Dresden. Die Zukunft des Waldspielplatzes in der Dresdner Heide bleibt offen. „Mir ist es wichtig, dass der Oberbürgermeister beauftragt wird, frühzeitig nach einer verwaltungsinternen Lösung zu suchen, damit das Angebot ab September 2017 eine neue Perspektive bekommen kann“, erklärte die Jugendpolitikerin der Grünen, Tina Siebeneicher gegenüber DNN.

Der Jugendhilfeausschuss wird am Donnerstag über eine Empfehlung der Verwaltung zur Verteilung von 35,8 Millionen Euro für Jugendhilfeprojekte in den Jahren 2017/18 entscheiden. Für den Waldspielplatz will die Verwaltung die Förderung ab September einstellen, weil die hauptsächlichen Nutzer nicht zur Altersgruppe der 6- bis 14-Jährigen gehören, für die die Jugendhilfegelder gedacht sind. Stattdessen soll der gleiche Träger im Jägerpark einen Kinder- und Jugendtreff aufbauen. Das hatte in der Vergangenheit für heftige Diskussion gesorgt. Der Waldspielplatz mit natur- und erlebnispädagogischen Angeboten und zwei Mitarbeiterinnen zur Betreuung ist beliebt, rund 2600 Unterstützer fand bis Dienstag eine Online-Petition zum Erhalt des Angebots. Der Jugendhilfeausschuss wird aller Wahrscheinlichkeit nach die Verwaltung beauftragen, nochmals nach einer ämterübergreifenden Finanzierung zu suchen. Das ist in den letzten Jahren schon einmal gescheitert. Kritiker sagen, weil das Anliegen vom Jugendamt nicht konsequent genug betrieben worden sei. Es ist allerdings auch unschwer abschätzbar, wie groß die Begeisterung in anderen Ämtern gewesen sein wird. Der Jugendhilfeausschuss wird nun praktisch für den jugendhilflichen Förderanteil Gelder bereitstellen. „Wir haben ein Drittel der benötigten Gelder in einem Entwicklungsfonds gebunden, die Bereitschaft unsererseits ist also da“, erklärte Ausschussmitglied Siebeneicher. Ihr Ausschusskollege Tilo Kießling (Linke) stellt klar: „Der OB muss seiner Verantwortung gerecht werden, dass der Prozess in der Verwaltung auch zum Ziel führt.“

Sorgen um die Förderung macht sich unter anderem aber auch die Treberhilfe.
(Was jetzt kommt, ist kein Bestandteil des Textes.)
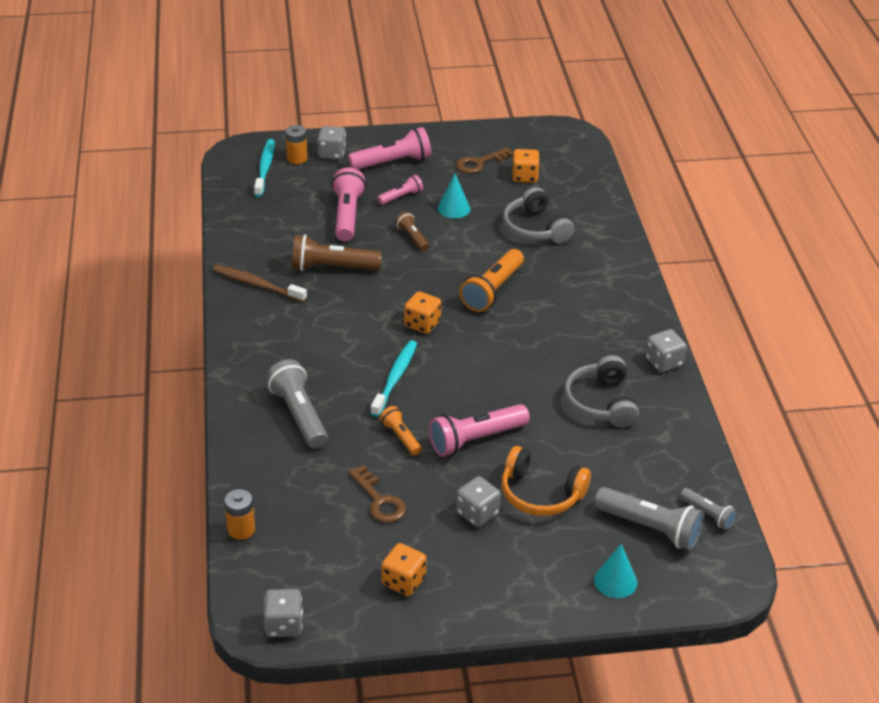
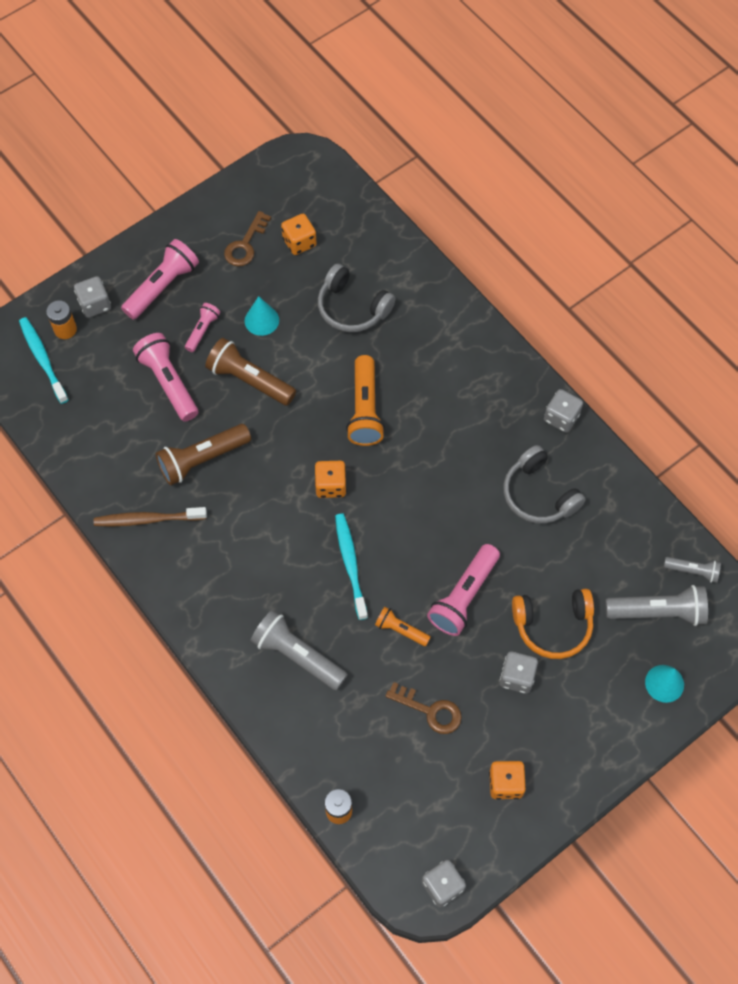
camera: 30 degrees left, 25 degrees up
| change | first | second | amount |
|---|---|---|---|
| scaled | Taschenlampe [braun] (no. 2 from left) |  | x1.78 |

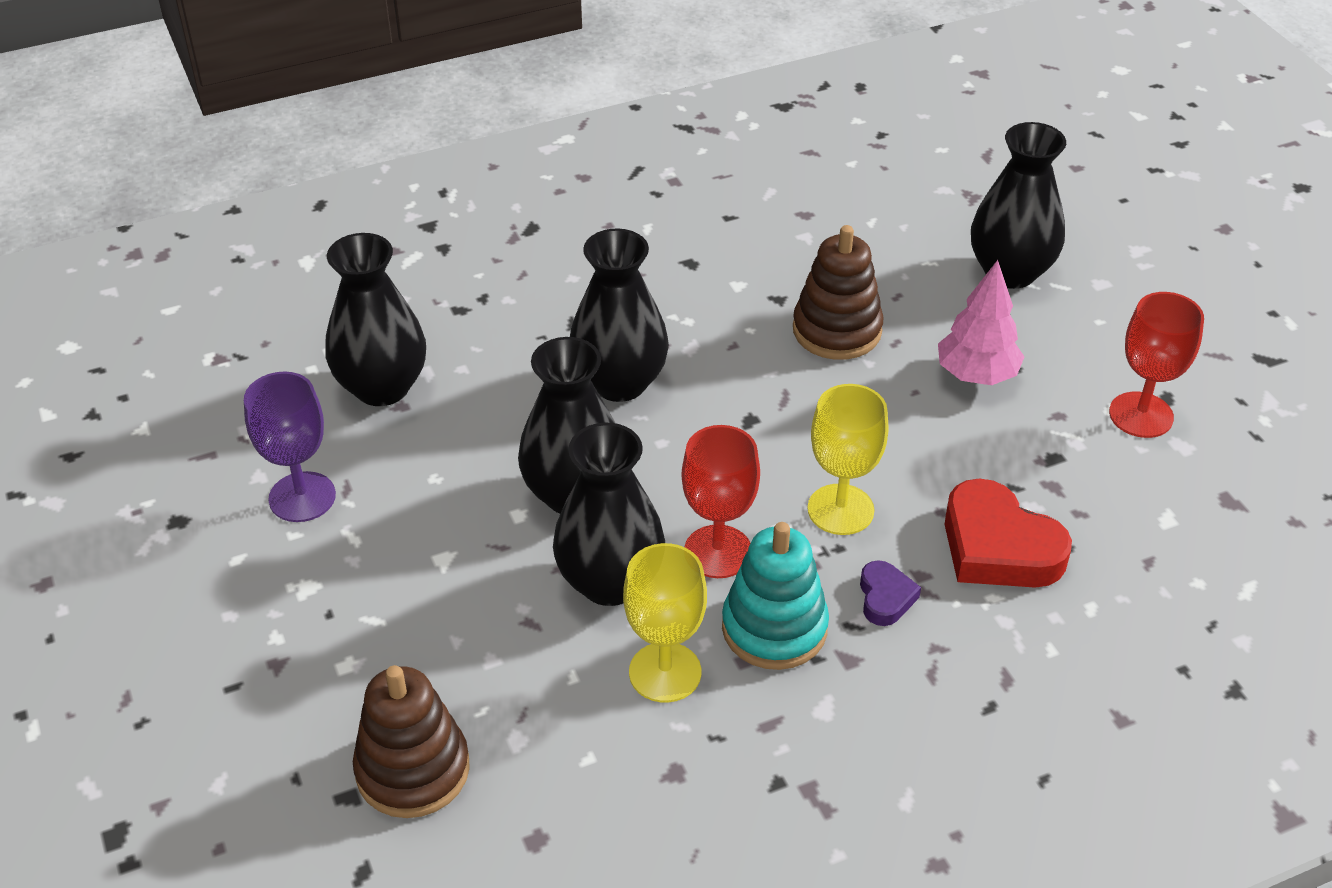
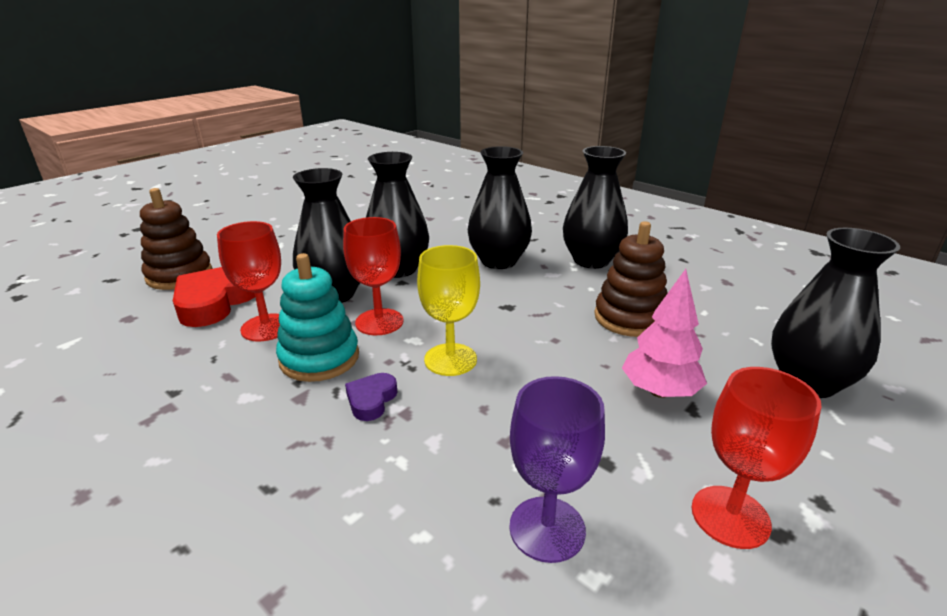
camera: 65 degrees right, 15 degrees down
| change | first | second | amount |
|---|---|---|---|
| shifted | Kelch [lila] |  |  |
| shifted | Vase [schwarz] (no. 1 from left in the first image) | Vase [schwarz] (no. 4 from left) |  |
| shifted | Herz [rot] |  |  |
| repainted | Kelch [gelb] (no. 1 from left) | Kelch [rot] (no. 1 from left) |  |
| rotated | Herz [lila] |  | 135 degrees clockwise |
Sie hat sich beispielsweise mit dem Busprojekt „Jumbo“ um Jugendliche in Problemlagen gekümmert, die größtenteils auf der Straße leben. Seit einem Jahr gebe es dafür schon keine Förderung mehr, nun seien auch Stellen in anderen Angeboten in Gefahr. Überdies werde auch die Skatehalle als sportliche Jugendhilfe nicht weiter zur Förderung vorgeschlagen. Die Treberhilfe Dresden e.V. benötigte „ihre Fürsprache und Unterstützung für eine attraktive und zielgruppenorientierte Jugendarbeit in der Dresdner Neustadt und für junge Menschen die am Rande unserer Gesellschaft stehen sowie für die Fun-Sport-Halle, die junge Menschen zu Aktionen und zur Beteiligung motiviert“, heißt es in einem Schreiben von Dieter Wolfer, Geschäftsführer der Treberhilfe, an Stadträte und Ausschussmitglieder.
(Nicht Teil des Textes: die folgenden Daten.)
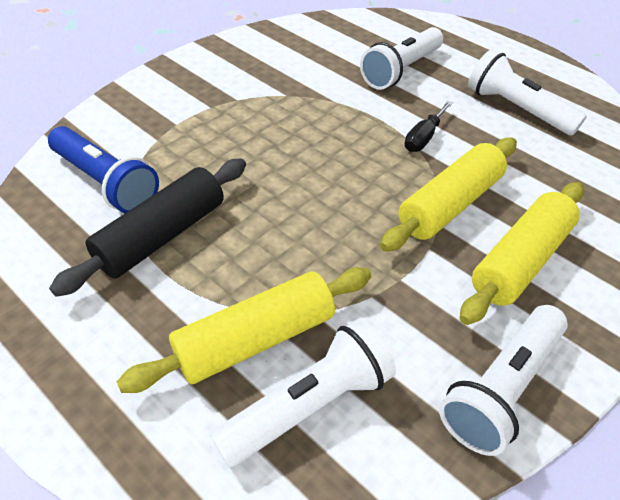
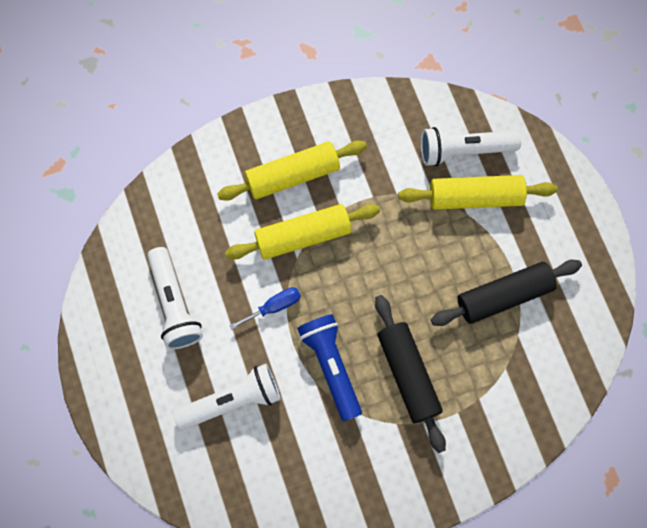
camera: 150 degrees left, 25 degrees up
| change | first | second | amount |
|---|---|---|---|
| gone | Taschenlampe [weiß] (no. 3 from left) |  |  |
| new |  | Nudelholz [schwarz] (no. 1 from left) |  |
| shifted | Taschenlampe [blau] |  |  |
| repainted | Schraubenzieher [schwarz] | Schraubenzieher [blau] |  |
Nach den Verhandlungen im Ausschuss gebe es auch für die Treberhilfe einen Kompromiss, erklärte Siebeneicher. Das mobile Angebot werde eingestellt, weil es vor allem Obdachlose über 27 Jahre erreiche und somit nicht mehr in den Bereich der Jugendhilfe falle. Aber die Gebäude- und Bewirtschaftungskosten des Kontaktladens, den die Treberhilfe in der Neustadt betreibt, würden weiter finanziert und nicht auf null gesetzt, wie vom Jugendamt vorgesehen.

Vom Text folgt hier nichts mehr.